BONNIE TALL was forced out as secretary to Neil Merritt, vice- chancellor of Portsmouth University, after she had blown the whistle on his expenses fiddling. After winning her case for unfair dismissal, Mrs Tall, the wife of a retired naval officer, was awarded pounds 10,000. She has been out of work ever since. When she resigned she lost her pension rights. Her boss left with a golden handshake, while the university spent pounds 200,000 on an inquiry.

"I realised my boss was making inappropriate travel claims. He was buying expensive air tickets and trading them down to bucket-shop tickets, pocketing the difference. He did it twice, to my knowledge. I was concerned about this because I was filling in the claim forms. There was a manual which told you what you had to do if you suspected financial irregularity. I followed it to the letter and reported the matter to the finance officer who, in turn, reported it to officials higher up. But nothing happened. Then it blew up again because the local paper cottoned on that something funny was going on at the university. They published a story, saying there was a problem with expenses. One of the pro vice-chancellors, Malcolm McVicar, whom I had told about the expenses fiddling, came to my office and said we had to get rid of Neil Merritt. Armed with all the papers, he got into his car and charged up to London and confronted Merritt with the evidence. The result was that the vice-chancellor agreed to resign. I was told he was going and that he knew I was the whistle-blower. But then things went awry. Malcolm McVicar appeared at my door to say that the chairman of governors had threatened him with the sack if he didn't support the vice-chancellor. He decided to save his skin. I decided I would have to resign and go to the press. So I rang the local newspaper and gave them the story. It was hard to do. I adored my job. But I was put in an impossible position. It doesn't matter how many regulations or laws you've got.
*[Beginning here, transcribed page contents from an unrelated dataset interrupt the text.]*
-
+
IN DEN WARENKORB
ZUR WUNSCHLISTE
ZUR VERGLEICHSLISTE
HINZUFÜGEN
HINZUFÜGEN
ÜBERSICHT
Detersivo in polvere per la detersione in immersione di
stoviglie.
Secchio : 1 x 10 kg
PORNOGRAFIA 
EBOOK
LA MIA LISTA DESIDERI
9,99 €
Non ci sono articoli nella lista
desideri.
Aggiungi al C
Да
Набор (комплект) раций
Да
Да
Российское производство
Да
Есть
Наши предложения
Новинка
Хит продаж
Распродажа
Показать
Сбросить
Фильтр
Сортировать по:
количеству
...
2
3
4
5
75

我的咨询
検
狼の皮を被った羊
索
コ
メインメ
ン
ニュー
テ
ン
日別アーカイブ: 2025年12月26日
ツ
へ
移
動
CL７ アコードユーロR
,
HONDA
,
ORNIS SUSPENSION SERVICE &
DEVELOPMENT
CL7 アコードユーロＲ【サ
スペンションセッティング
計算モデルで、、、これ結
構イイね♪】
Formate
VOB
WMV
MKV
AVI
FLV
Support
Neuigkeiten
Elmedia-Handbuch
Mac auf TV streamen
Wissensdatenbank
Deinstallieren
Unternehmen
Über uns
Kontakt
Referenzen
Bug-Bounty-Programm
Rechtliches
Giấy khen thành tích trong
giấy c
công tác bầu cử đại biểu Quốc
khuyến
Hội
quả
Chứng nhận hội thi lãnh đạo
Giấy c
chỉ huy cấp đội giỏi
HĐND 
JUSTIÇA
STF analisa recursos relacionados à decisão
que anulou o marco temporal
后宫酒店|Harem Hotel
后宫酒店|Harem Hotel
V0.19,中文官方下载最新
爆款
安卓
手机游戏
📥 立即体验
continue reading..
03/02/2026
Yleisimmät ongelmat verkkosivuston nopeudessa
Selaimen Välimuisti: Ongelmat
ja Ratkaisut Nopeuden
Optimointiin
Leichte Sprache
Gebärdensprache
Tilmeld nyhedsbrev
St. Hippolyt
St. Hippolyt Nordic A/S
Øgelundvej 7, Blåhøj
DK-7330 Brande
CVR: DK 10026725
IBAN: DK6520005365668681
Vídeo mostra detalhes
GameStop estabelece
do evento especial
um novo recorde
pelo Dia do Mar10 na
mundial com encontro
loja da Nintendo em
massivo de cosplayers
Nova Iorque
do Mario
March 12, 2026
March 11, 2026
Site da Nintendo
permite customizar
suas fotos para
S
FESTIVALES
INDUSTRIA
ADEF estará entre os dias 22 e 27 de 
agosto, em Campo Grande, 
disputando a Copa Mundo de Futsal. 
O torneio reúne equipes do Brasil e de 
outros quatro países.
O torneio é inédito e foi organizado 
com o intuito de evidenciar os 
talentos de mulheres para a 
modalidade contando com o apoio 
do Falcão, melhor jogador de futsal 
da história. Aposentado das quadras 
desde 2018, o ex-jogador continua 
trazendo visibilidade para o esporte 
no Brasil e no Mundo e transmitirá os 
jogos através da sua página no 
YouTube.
If governors who run the place want to cover it up, what do you do? The only thing that governors have got is their judgement.

After that everyone closed ranks. They said I was exaggerating things for my own personal benefit. God knows what they meant by that. It wasn't until some months later - after the governors decided to institute an inquiry by Jeremy Lever QC - that Merritt resigned. The staff had already passed a motion of no confidence in him. He left with a pounds 55,000 pay-off. Jeremy Lever's report was utterly damning. Then the National Audit Office looked at the matter in a report that was critical of the vice-chancellor and some of the governors. Mike Hancock, my local MP, has been trying to get the university to apologise to me. But they're refusing to accept that they were in the wrong."